[Task directions]
In the listing below, locate the line containing "Max Verstappen" and copy it and every line after it through the end, exactly as written, leaving out any pictures.

[Information provided]

※ ※ ※

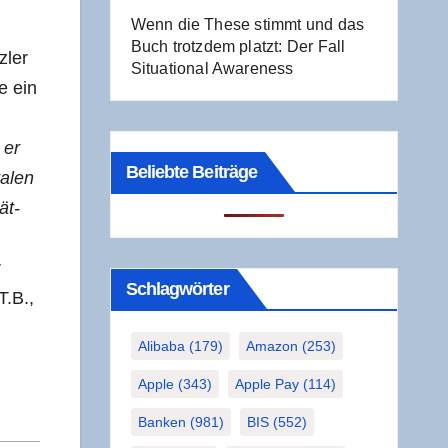
Wenn die The­se stimmt und das
Buch trotz­dem platzt: Der Fall
­ler
Situa­tio­nal Awareness
ie ein
 er
Beliebte Beiträge
a­len
ät­
r
Schlag­wör­ter
T.B.,
Alibaba
(179)
Amazon
(253)
Apple
(343)
Apple Pay
(114)
Banken
(981)
BIS
(552)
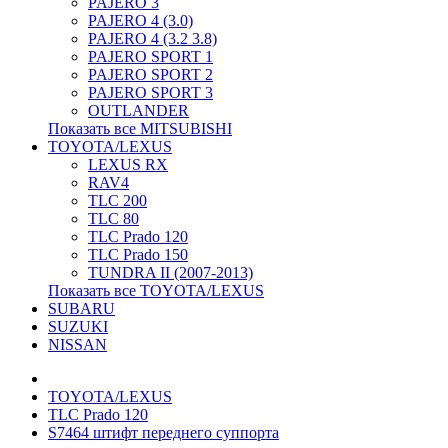
PAJERO 3
PAJERO 4 (3.0)
PAJERO 4 (3.2 3.8)
PAJERO SPORT 1
PAJERO SPORT 2
PAJERO SPORT 3
OUTLANDER
Показать все MITSUBISHI
TOYOTA/LEXUS
LEXUS RX
RAV4
TLC 200
TLC 80
TLC Prado 120
TLC Prado 150
TUNDRA II (2007-2013)
Показать все TOYOTA/LEXUS
SUBARU
SUZUKI
NISSAN
TOYOTA/LEXUS
TLC Prado 120
S7464 штифт переднего суппорта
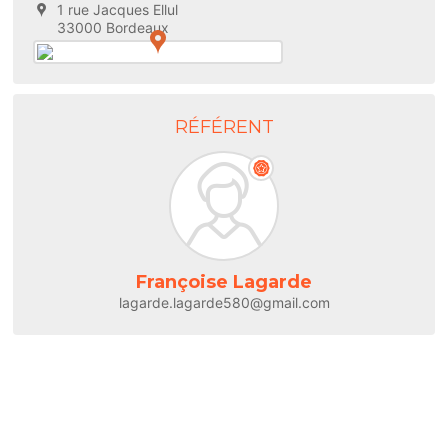
1 rue Jacques Ellul
33000 Bordeaux
RÉFÉRENT
Françoise Lagarde
lagarde.lagarde580@gmail.com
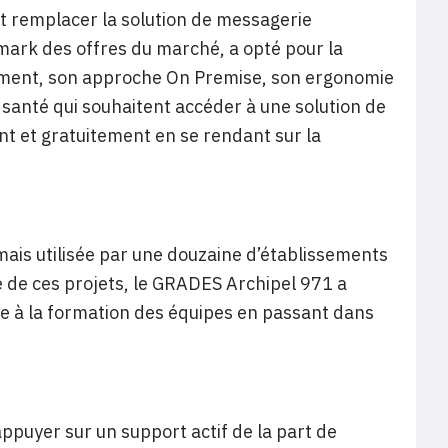
et remplacer la solution de messagerie
ark des offres du marché, a opté pour la
dement, son approche On Premise, son ergonomie
 santé qui souhaitent accéder à une solution de
nt et gratuitement en se rendant sur la
rmais utilisée par une douzaine d’établissements
 de ces projets, le GRADES Archipel 971 a
re à la formation des équipes en passant dans
ppuyer sur un support actif de la part de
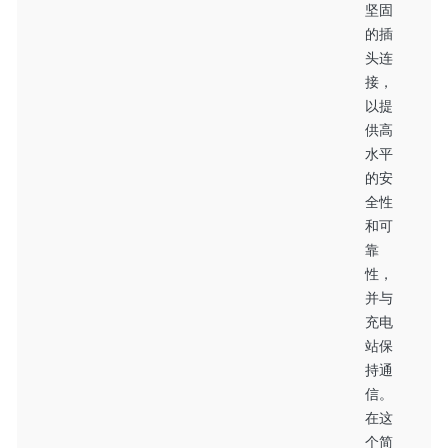
坚固
的插
头连
接，
以提
供高
水平
的安
全性
和可
靠
性，
并与
充电
站保
持通
信。
在这
个简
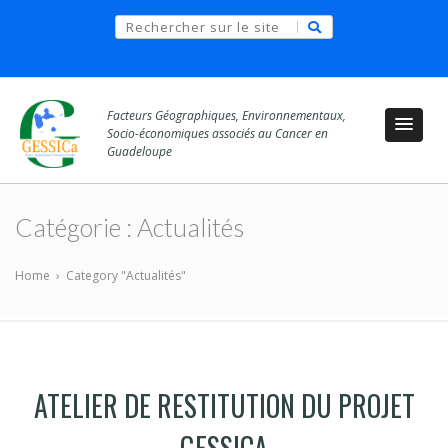
Facteurs Géographiques, Environnementaux,
Socio-économiques associés au Cancer en
Guadeloupe
Catégorie :
Actualités
Home
›
Category "Actualités"
ATELIER DE RESTITUTION DU PROJET
GESSICA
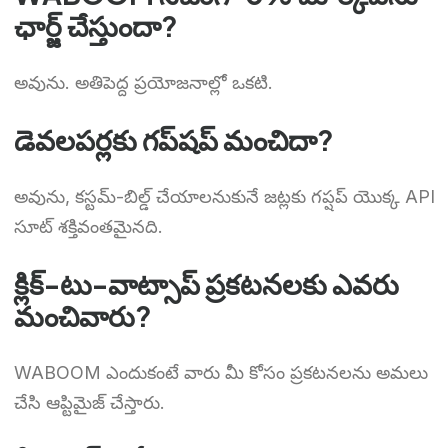
ఛార్జ్ చేస్తుందా?
అవును. అతిపెద్ద ప్రయోజనాల్లో ఒకటి.
డెవలపర్లకు గప్‌షప్ మంచిదా?
అవును, కస్టమ్-బిల్డ్ చేయాలనుకునే జట్లకు గప్షప్ యొక్క API
సూట్ శక్తివంతమైనది.
క్లిక్-టు-వాట్సాప్ ప్రకటనలకు ఎవరు
మంచివారు?
WABOOM ఎందుకంటే వారు మీ కోసం ప్రకటనలను అమలు
చేసి ఆప్టిమైజ్ చేస్తారు.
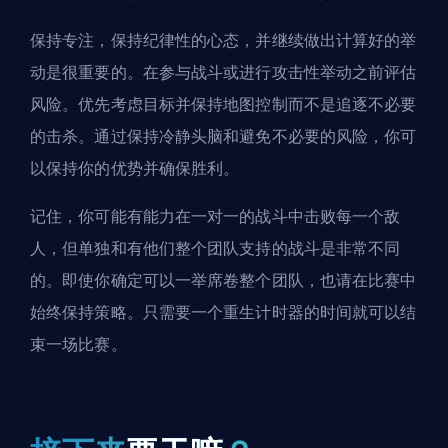
保持专注，保持纪律性的心态，并继续做出计算好的举
动是很重要的。在参与战斗或进行攻击性举动之前评估
风险。优先考虑目标并保持地图控制而不是追逐不必要
的击杀。通过保持冷静头脑和避免不必要的风险，你可
以保持你的优势并确保胜利。
记住，你可能有能力在一对一的战斗中击败每一个敌
人，但单独和有他们整个团队支持的战斗是非常不同
的。即使你确定可以一举席卷整个团队，也请在比赛中
始终保持策略。只需要一个重生计时器的时间就可以结
束一场比赛。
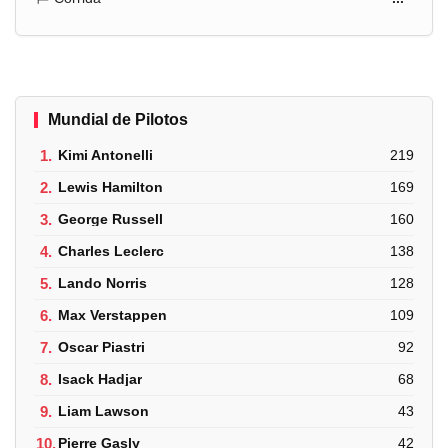
Mundial de Pilotos
1.
Kimi Antonelli
219
2.
Lewis Hamilton
169
3.
George Russell
160
4.
Charles Leclerc
138
5.
Lando Norris
128
6.
Max Verstappen
109
7.
Oscar Piastri
92
8.
Isack Hadjar
68
9.
Liam Lawson
43
10.
Pierre Gasly
42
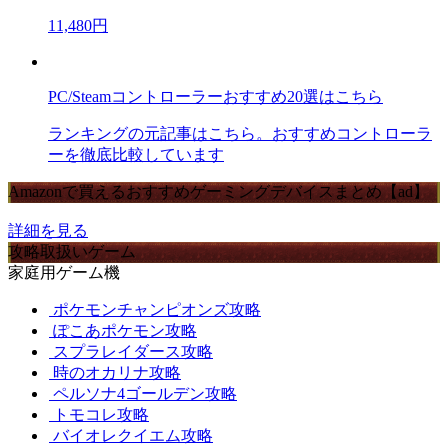
11,480円
PC/Steamコントローラーおすすめ20選はこちら
ランキングの元記事はこちら。おすすめコントローラ
ーを徹底比較しています
Amazonで買えるおすすめゲーミングデバイスまとめ【ad】
詳細を見る
攻略取扱いゲーム
家庭用ゲーム機
ポケモンチャンピオンズ攻略
ぽこあポケモン攻略
スプラレイダース攻略
時のオカリナ攻略
ペルソナ4ゴールデン攻略
トモコレ攻略
バイオレクイエム攻略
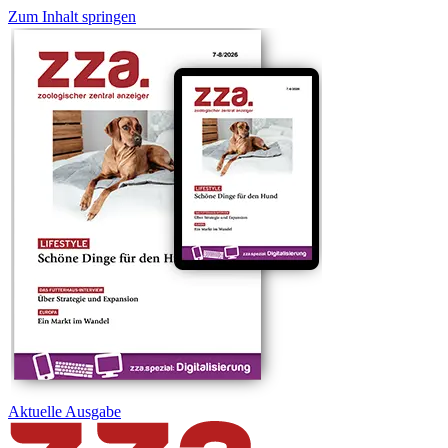
Zum Inhalt springen
Aktuelle
Ausgabe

※ ※ ※

[Written solution]
Max Verstappen
109
7.
Oscar Piastri
92
8.
Isack Hadjar
68
9.
Liam Lawson
43
10.
Pierre Gasly
42
11,480円
PC/Steamコントローラーおすすめ20選はこちら
ランキングの元記事はこちら。おすすめコントローラ
ーを徹底比較しています
Amazonで買えるおすすめゲーミングデバイスまとめ【ad】
詳細を見る
攻略取扱いゲーム
家庭用ゲーム機
ポケモンチャンピオンズ攻略
ぽこあポケモン攻略
スプラレイダース攻略
時のオカリナ攻略
ペルソナ4ゴールデン攻略
トモコレ攻略
バイオレクイエム攻略
Zum Inhalt springen
Aktuelle
Ausgabe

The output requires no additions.